Раздался тяжелый резкий удар, как будто-то упало что-то твёрдое.
– Вот, – сказал первый брат, – когда вернётся, отрежешь ему яйца! Ты знаешь как, не впервой! И чтобы помалкивал! А не захочет жить без яиц, жить вообще не будет! Так ему и скажи, далеко в лесу не убежит. А нож под подушку положи. Там сподручнее будет. – Пошли! – видимо первый брат обратился ко второму, и снова застучали каблуки, хлопнула дверь, и в наступившей тишине я услышал, как плачет Анаис. Немного погодя, удостоверившись, что братья уехали, я вылез из сундука. Девушка жалостливо посмотрела на меня.

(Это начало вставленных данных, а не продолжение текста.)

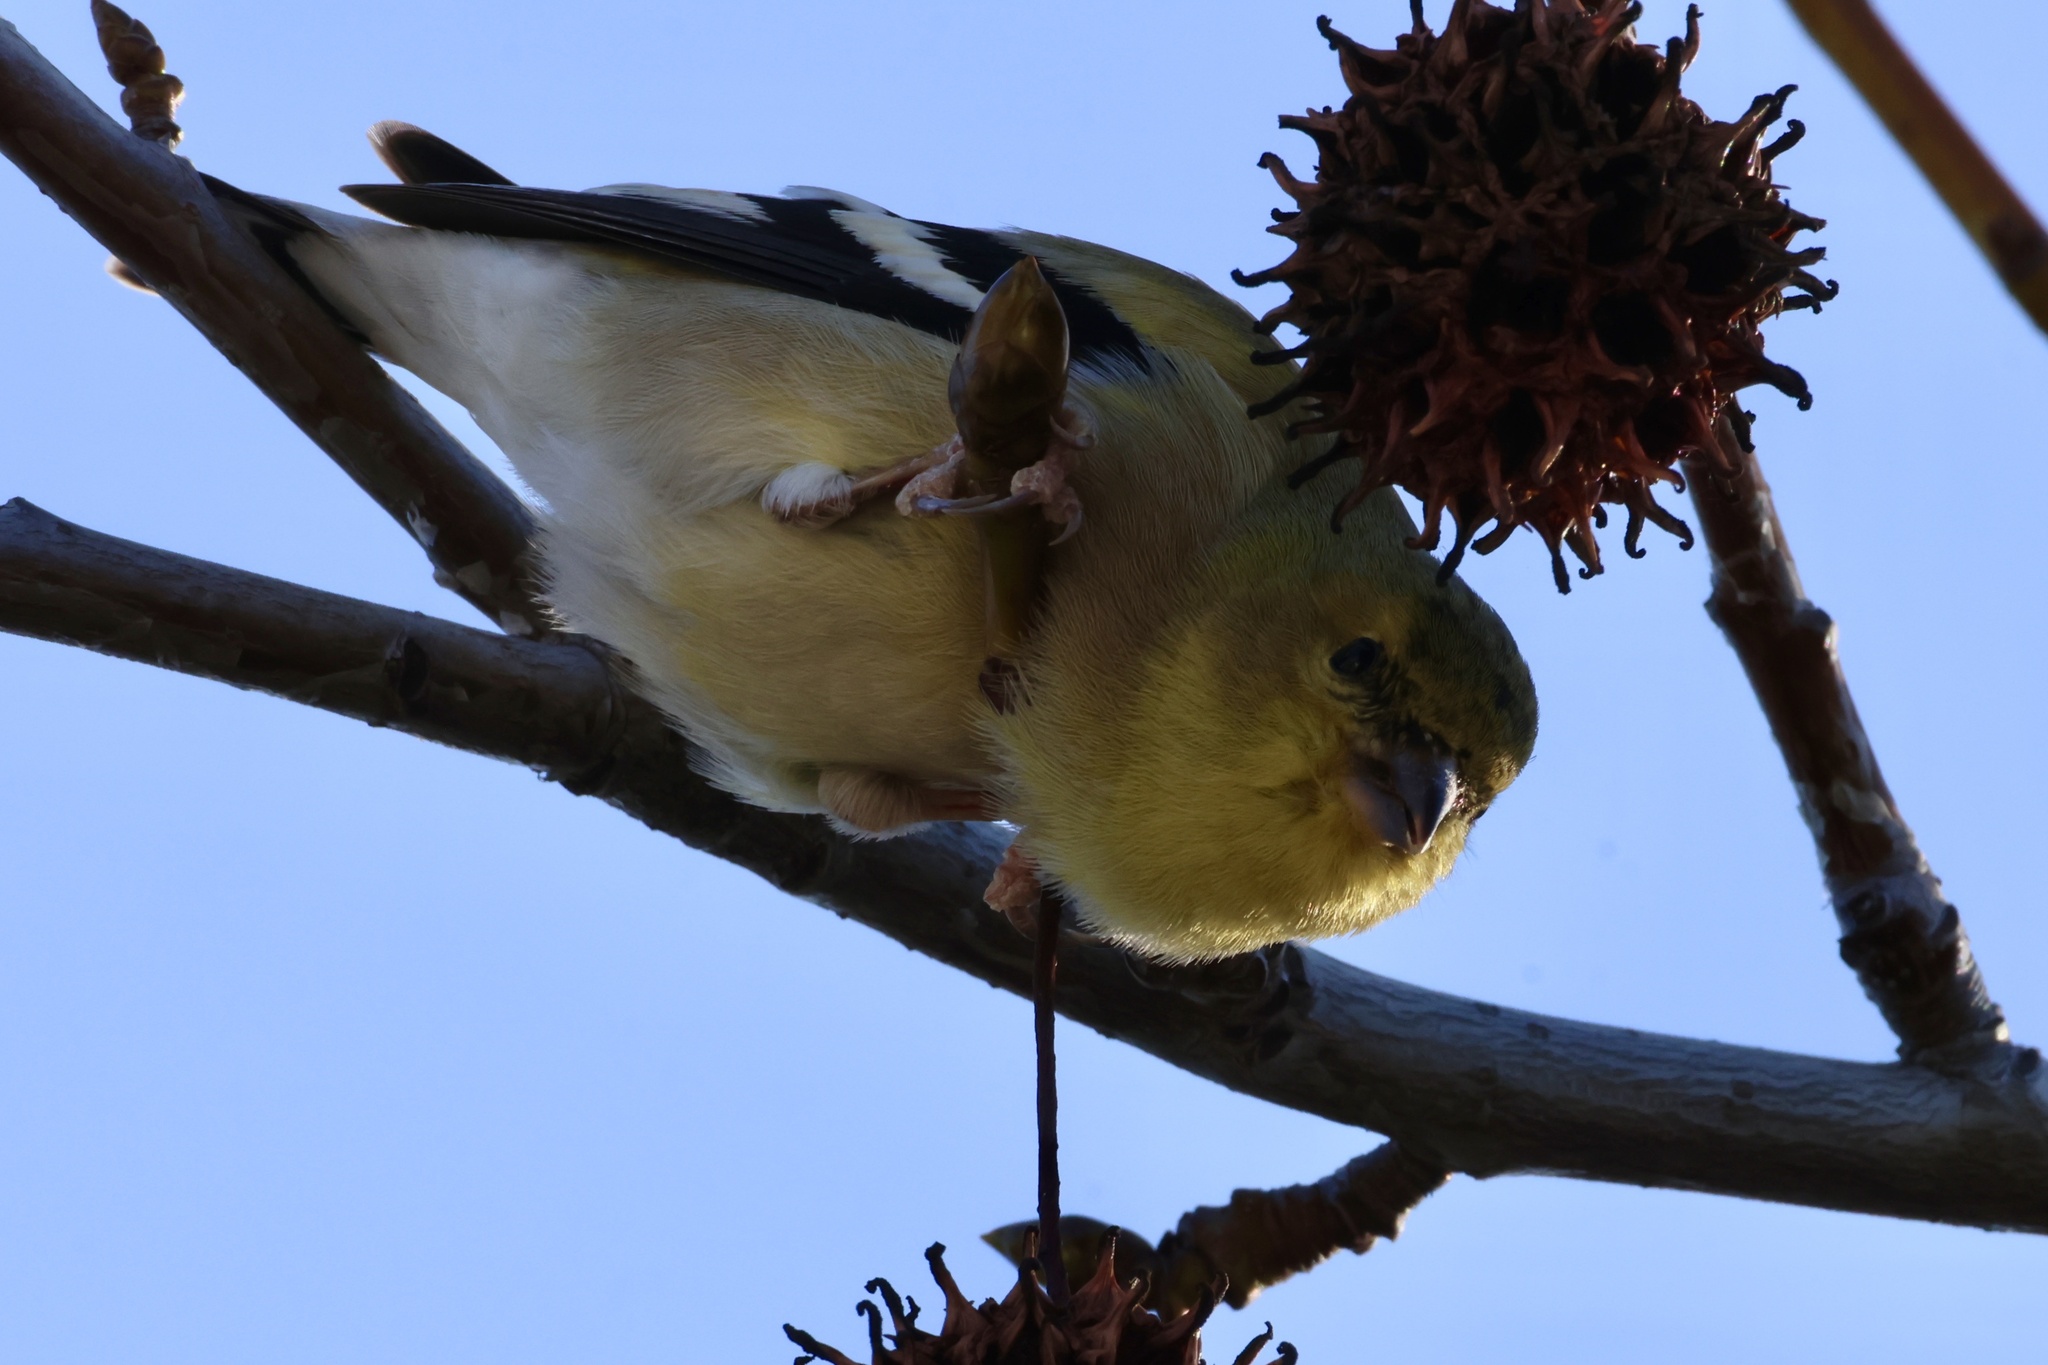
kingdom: Animalia
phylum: Chordata
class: Aves
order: Passeriformes
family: Fringillidae
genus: Spinus
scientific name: Spinus tristis
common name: American goldfinch
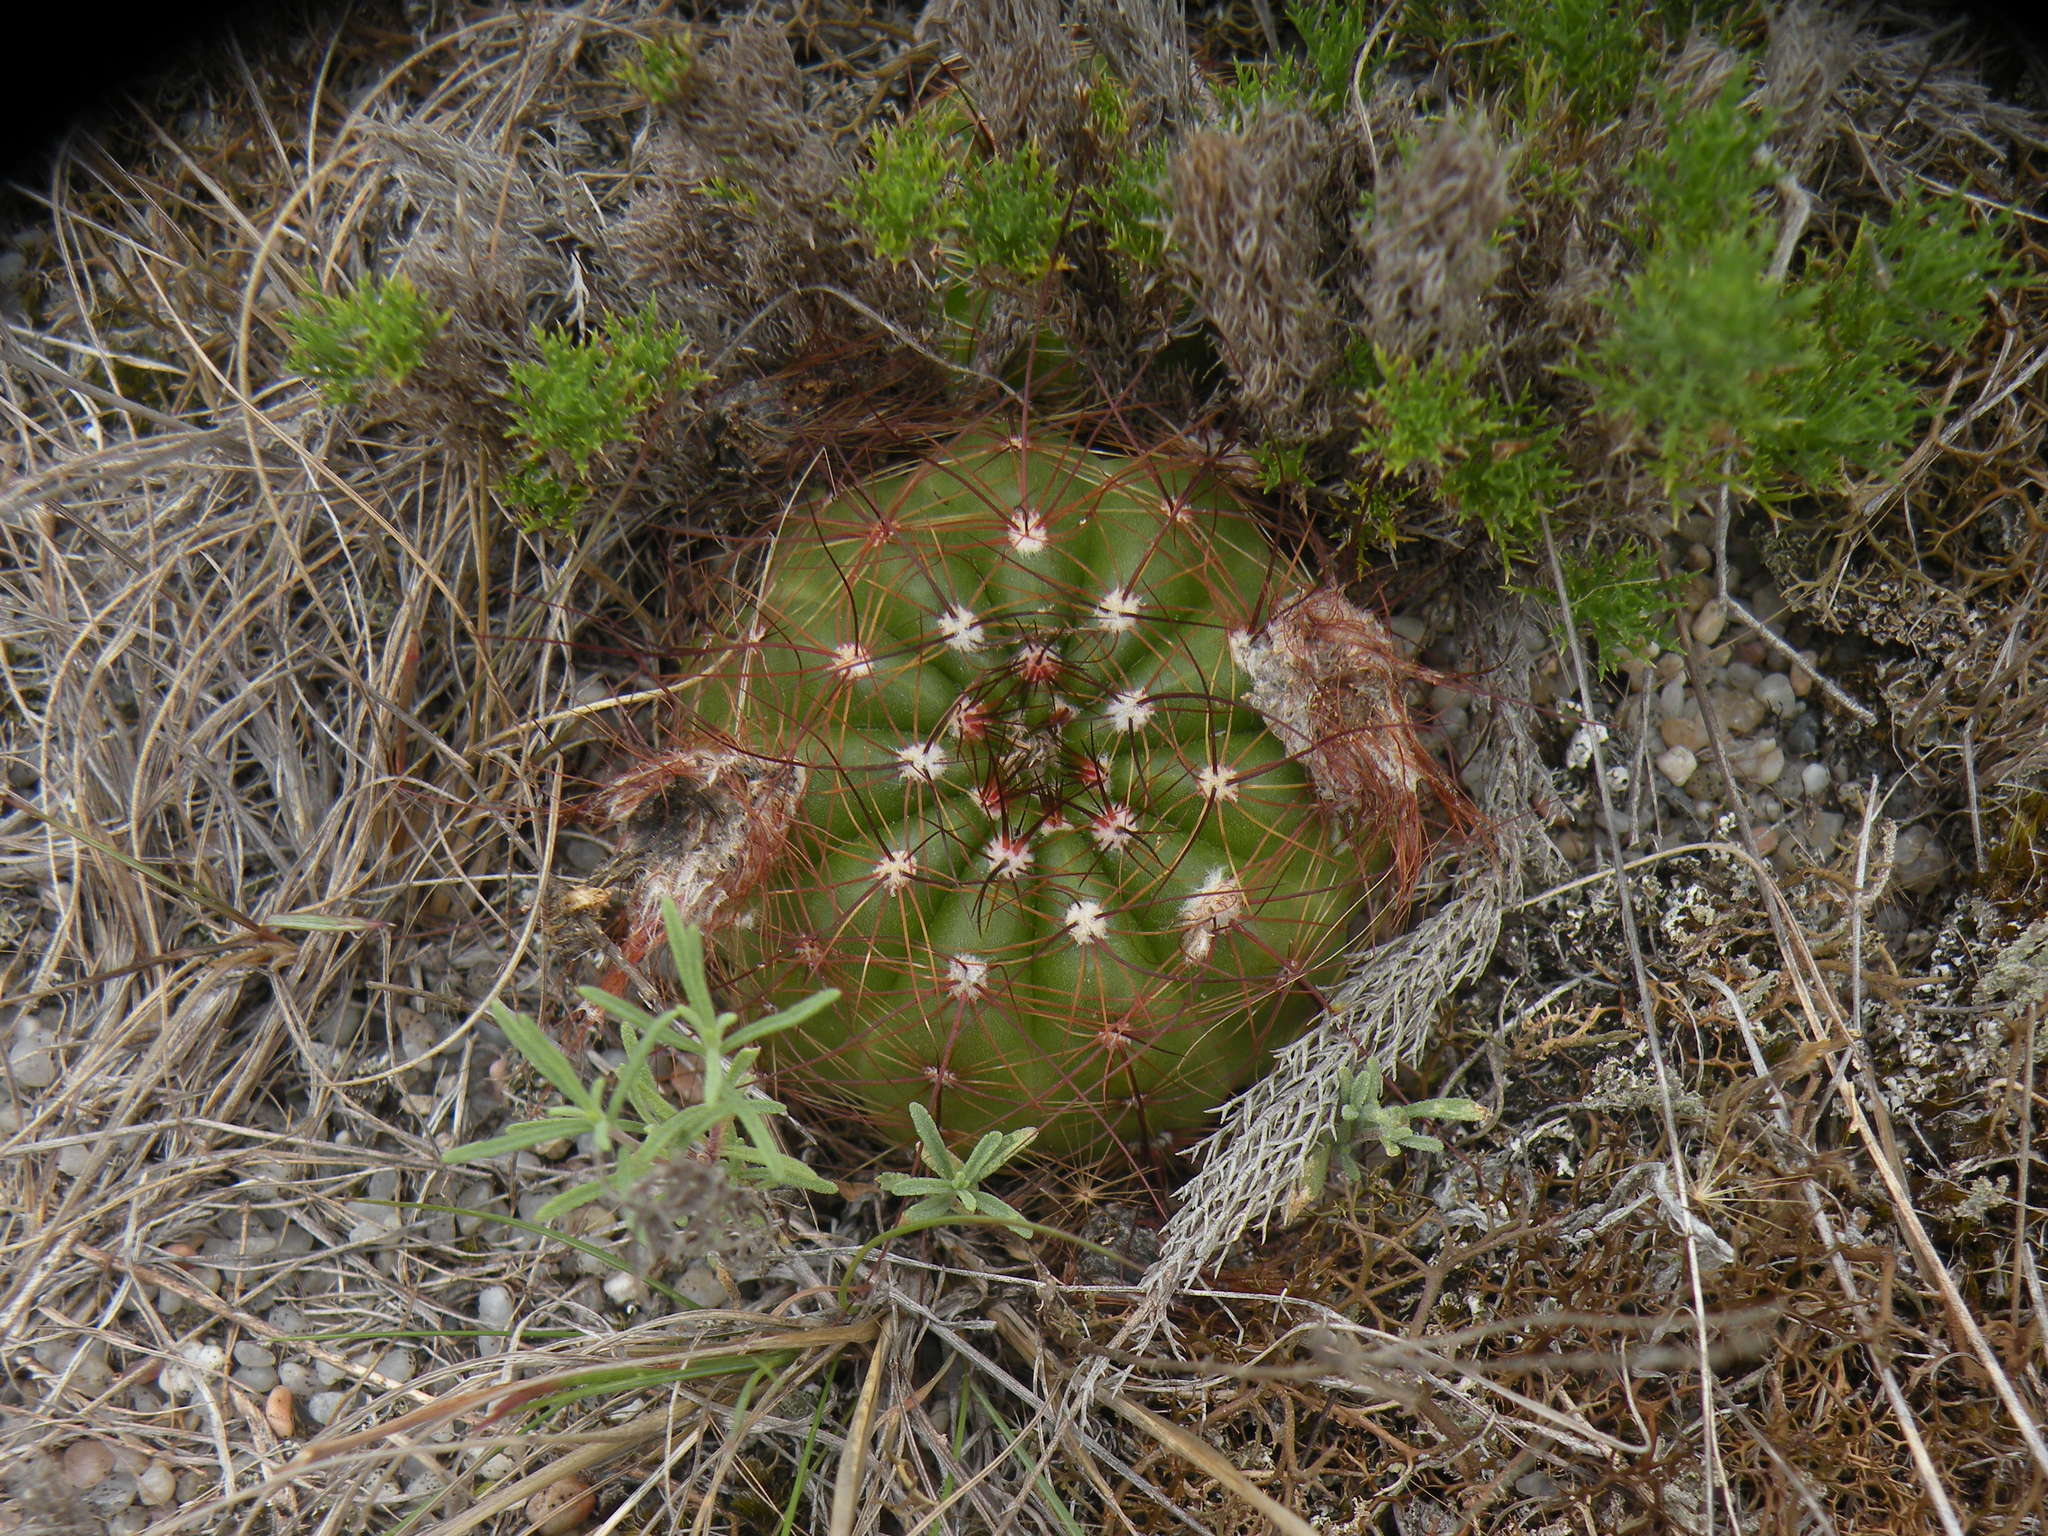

– Я все слышал. – сказал я.
– Мне… мне… надо отрезать тебе… – она показала взглядом мне ниже пояса – это…
– Анаис, это невозможно! Изуверы! Вы тут все умом тронулись?!
– Оливер, ты не знаешь моих братьев! Они найдут тебя в лесу и убьют, они посадят тебя на кол, они разорвут тебя на части!
Тут я вспомнил, что братья сделали с насильниками. Сомневаться в решительности и жестокости ее братьев явно не приходилось. По крайней мере в том, что касалось целомудрия их сестры. Однако, прощаться со своими яйцами в мои ближайшие планы не входило, а умирать не было желания совершенно. Моя голова лихорадочно работала.
Анаис указала на кровать:
– Ложись! – сказала она и взяла со стола оставленный братом огромный нож.
– Ты сошла с ума, Анаис!
– Я спасу тебе жизнь! – почти закричала она.
– Подожди, подожди! – просил я.
И тут мой взгляд остановился на маленьком окошке. За ним в изменчивом лунном свете виднелись ряды могил.
– Подожди! Кажется я придумал!
С этими словами я вытащил из-под кровати свою одежду, быстро оделся, выхватил нож из рук девицы и, выбежав на улицу, направился к самой свежей могиле. Я рыл землю ножом и руками, и вот, наконец, показался мертвец в поддоспешнике. Освободив тело убитого воина ниже пояса и уже приготовив нож, чтобы отрезать ему яйца, я вдруг обнаружил, что они отсутствуют – кто-то поработал до меня. Тогда я оставил оскопленного бесстыдно зиять рваной раной под открытым небом. Соблюдать приличия не было времени. Бросился к соседней могиле, и снова принялся рыть, и снова обнаружил мертвеца без яиц. И так я перерыл несколько могил у дома Анаис, потом несколько могил вдали от дома, и везде отрытые мною покойники были кастрированы.